Gereksinimler –
1: Aşağıdaki Türkeş hakkındaki metnin "Düşünüyorum… Rahmetli Başbuğu" ile başlayıp "onu anlamış mıydı?" ifadesine kadar süren kısmını kelimesi kelimesine aktarır mısınız?
2: Aşağıdaki Türkeş hakkındaki metne göre Alparslan Türkeş hangi hareketin içinde çok etkin bir konumdaydı?

*** Metin Bölümü

TÜRKŞ’İ ANLAMAK!
Hayatımdaki etkisini çok büyüktür. Onu anlamak isteğim, ideallerini kavramaya çalışmaya ömrüm yetmez. Bir dört Nisan günü aramızdan ayrılmamış olsaydı, bir başka gün bunu yapacaktı. Çünkü “her canlı ölümü tadacaktı.” Allah’tan gelmiştik, dönüşümüz Allaha” idi. 
Düşünüyorum… Rahmetli Başbuğu anladık mı? Anlamışıydık!
Başbuğ bizden tam olarak ne istiyordu?
Başbuğun gençliği, kadroları, teşkilat başkanları, çocukları onu anlamış mıydı?
Anlamış olsalardı her halde ülkücü hareketin birliği ve bütünlüğü bu durumda olmazdı.
Şimdi, giden ayrı haklı, kalan ayrı haklı…
Herkesin haklılık gerekçesi de kendinden menkul!
Ülkücülük aşağı, ülkücülük yukarı, herkesin elinde bir “ülkümetre” ölçmeye devam…
Alparslan Türkeş gibi siyaset ve fikir dünyasında çığır açmış, Türk Milliyetçiliği gibi bir fikri kuvveden fiile çıkarmış, zaman zaman iktidara taşımış bir liderin anlaşılması o kadar zor değildir aslında…
Başbuğun hangi durum karşısında nasıl bir davranış gösterdiğini hatırlamak yeter. Ama bu davranış biçimi bazen raconumuza, bazen siyasetimize, bazen çıkarlarımıza ve daha kötüsü çoğu zaman da aklımızdan geçenlere aykırı gelebilmektedir…
Biraz açalım isterseniz…
Alparslan Türkeş 27 Mayıs hareketinin içinde ve çok etkin bir konumdadır…
Bunun sebebi Alparslan Türkeş’in darbelerle iktidara gelme hevesinde olması değildir. Öyle olsaydı, “ en kötü demokrasi, en iyi darbe yönetiminden daha iyidir,” demezdi.

******
*** Sağlanan Bilgiler

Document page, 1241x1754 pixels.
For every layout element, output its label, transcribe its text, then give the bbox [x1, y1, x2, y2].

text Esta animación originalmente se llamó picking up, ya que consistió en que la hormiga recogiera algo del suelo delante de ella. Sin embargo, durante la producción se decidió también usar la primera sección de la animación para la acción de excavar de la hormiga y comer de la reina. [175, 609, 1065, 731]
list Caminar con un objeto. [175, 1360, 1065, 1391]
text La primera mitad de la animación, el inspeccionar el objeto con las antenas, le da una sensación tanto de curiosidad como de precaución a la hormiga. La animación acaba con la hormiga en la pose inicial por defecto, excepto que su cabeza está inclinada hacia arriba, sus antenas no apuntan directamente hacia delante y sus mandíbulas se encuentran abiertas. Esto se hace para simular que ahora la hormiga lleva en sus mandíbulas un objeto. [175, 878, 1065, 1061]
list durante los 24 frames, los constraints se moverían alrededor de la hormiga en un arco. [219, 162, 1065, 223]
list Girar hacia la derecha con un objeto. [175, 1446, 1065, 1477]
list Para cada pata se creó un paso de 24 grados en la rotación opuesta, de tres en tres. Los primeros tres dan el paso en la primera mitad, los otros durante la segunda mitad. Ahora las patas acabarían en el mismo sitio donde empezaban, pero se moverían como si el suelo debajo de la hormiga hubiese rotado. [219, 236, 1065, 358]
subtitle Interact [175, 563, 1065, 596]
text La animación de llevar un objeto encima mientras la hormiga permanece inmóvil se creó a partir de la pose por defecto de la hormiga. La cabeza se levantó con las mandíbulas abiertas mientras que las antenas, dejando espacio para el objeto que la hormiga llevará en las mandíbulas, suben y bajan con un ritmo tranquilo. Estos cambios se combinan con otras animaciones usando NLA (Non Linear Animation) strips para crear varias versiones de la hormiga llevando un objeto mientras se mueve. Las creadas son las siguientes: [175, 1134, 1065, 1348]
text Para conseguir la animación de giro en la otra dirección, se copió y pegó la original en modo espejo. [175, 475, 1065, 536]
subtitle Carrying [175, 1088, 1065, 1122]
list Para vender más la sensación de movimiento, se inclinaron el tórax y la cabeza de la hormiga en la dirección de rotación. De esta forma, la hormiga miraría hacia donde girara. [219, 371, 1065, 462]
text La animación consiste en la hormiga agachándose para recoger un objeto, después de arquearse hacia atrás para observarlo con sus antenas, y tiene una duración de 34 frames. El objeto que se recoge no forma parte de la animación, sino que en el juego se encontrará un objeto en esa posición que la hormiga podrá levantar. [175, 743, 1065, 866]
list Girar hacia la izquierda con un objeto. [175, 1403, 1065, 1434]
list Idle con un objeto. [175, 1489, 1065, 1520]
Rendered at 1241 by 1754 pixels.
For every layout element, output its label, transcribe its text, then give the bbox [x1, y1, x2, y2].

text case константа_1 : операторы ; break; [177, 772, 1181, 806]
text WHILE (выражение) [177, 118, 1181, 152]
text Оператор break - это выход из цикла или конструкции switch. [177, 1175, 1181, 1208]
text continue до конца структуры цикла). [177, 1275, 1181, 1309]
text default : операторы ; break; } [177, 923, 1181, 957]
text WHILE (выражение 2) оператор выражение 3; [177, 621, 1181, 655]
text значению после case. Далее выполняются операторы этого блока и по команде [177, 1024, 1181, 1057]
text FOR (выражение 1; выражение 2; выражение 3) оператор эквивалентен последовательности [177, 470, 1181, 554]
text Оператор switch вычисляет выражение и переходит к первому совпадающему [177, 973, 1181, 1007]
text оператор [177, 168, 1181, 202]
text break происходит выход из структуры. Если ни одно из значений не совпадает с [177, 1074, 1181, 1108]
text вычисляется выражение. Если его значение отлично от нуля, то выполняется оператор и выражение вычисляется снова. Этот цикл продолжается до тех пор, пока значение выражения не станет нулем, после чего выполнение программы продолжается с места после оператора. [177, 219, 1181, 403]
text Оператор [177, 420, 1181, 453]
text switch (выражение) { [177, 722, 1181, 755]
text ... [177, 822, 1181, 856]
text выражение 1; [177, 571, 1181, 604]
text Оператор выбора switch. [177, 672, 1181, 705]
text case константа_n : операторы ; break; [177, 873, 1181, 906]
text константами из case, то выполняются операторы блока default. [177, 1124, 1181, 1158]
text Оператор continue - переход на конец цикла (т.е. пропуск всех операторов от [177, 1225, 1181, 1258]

******

Görev Çıktıları –
1:
Düşünüyorum… Rahmetli Başbuğu anladık mı? Anlamışıydık!
Başbuğ bizden tam olarak ne istiyordu?
Başbuğun gençliği, kadroları, teşkilat başkanları, çocukları onu anlamış mıydı?

2: 27 Mayıs hareketinin.